SecurityContext holds security configuration that will be applied to a container. Some fields are present in both SecurityContext and PodSecurityContext. When both are set, the values in SecurityContext take precedence.
AllowPrivilegeEscalation controls whether a process can gain more privileges than its parent process. This bool directly controls if the no_new_privs flag will be set on the container process. AllowPrivilegeEscalation is true always when the container is: 1) run as Privileged 2) has CAP_SYS_ADMIN Note that this field cannot be set when spec.os.name is windows.
securityContext.appArmorProfile (AppArmorProfile)
appArmorProfile is the AppArmor options to use by this container. If set, this profile overrides the pod's appArmorProfile. Note that this field cannot be set when spec.os.name is windows.
AppArmorProfile defines a pod or container's AppArmor settings.
type indicates which kind of AppArmor profile will be applied. Valid options are:
Localhost - a profile pre-loaded on the node.
RuntimeDefault - the container runtime's default profile.
Unconfined - no AppArmor enforcement.
localhostProfile indicates a profile loaded on the node that should be used. The profile must be preconfigured on the node to work. Must match the loaded name of the profile. Must be set if and only if type is "Localhost".
securityContext.capabilities (Capabilities)
The capabilities to add/drop when running containers. Defaults to the default set of capabilities granted by the container runtime. Note that this field cannot be set when spec.os.name is windows.
Adds and removes POSIX capabilities from running containers.
securityContext.capabilities.add ([]string)
Atomic: will be replaced during a merge
Added capabilities
securityContext.capabilities.drop ([]string)
Atomic: will be replaced during a merge
Removed capabilities
securityContext.procMount (string)
procMount denotes the type of proc mount to use for the containers. The default value is Default which uses the container runtime defaults for readonly paths and masked paths. This requires the ProcMountType feature flag to be enabled. Note that this field cannot be set when spec.os.name is windows.

▶ [Problem set]:
(1) In the SecurityContext excerpt, whose values take precedence when a field is set in both SecurityContext and PodSecurityContext?
(2) Copy out the records verbatim, starting at the line that contains "family: Erebidae" and ending at the line that contains "genus: Cnaemidophorus", including both of those lines.

▶ [Data entries]:

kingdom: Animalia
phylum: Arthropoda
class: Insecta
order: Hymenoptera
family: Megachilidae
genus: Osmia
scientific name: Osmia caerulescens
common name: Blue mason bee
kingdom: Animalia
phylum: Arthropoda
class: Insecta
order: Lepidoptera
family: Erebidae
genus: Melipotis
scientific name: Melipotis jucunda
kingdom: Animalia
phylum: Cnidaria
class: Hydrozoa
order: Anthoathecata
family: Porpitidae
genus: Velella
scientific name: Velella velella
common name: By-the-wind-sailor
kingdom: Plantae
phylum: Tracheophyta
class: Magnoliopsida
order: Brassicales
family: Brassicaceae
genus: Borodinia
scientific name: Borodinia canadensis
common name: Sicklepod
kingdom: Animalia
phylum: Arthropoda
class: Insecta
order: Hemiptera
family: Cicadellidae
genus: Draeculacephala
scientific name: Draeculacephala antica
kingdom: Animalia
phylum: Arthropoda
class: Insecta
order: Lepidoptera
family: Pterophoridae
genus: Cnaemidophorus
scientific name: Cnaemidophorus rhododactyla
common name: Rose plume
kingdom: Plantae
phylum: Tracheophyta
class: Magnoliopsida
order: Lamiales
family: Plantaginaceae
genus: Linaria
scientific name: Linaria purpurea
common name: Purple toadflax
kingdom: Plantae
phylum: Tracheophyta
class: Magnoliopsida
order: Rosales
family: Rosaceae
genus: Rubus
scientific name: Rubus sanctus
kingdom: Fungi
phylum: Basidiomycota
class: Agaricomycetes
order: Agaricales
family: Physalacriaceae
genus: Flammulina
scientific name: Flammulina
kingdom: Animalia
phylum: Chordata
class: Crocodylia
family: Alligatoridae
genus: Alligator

▶ [Worked solutions]:
(1) The values in SecurityContext take precedence.

(2)
family: Erebidae
genus: Melipotis
scientific name: Melipotis jucunda
kingdom: Animalia
phylum: Cnidaria
class: Hydrozoa
order: Anthoathecata
family: Porpitidae
genus: Velella
scientific name: Velella velella
common name: By-the-wind-sailor
kingdom: Plantae
phylum: Tracheophyta
class: Magnoliopsida
order: Brassicales
family: Brassicaceae
genus: Borodinia
scientific name: Borodinia canadensis
common name: Sicklepod
kingdom: Animalia
phylum: Arthropoda
class: Insecta
order: Hemiptera
family: Cicadellidae
genus: Draeculacephala
scientific name: Draeculacephala antica
kingdom: Animalia
phylum: Arthropoda
class: Insecta
order: Lepidoptera
family: Pterophoridae
genus: Cnaemidophorus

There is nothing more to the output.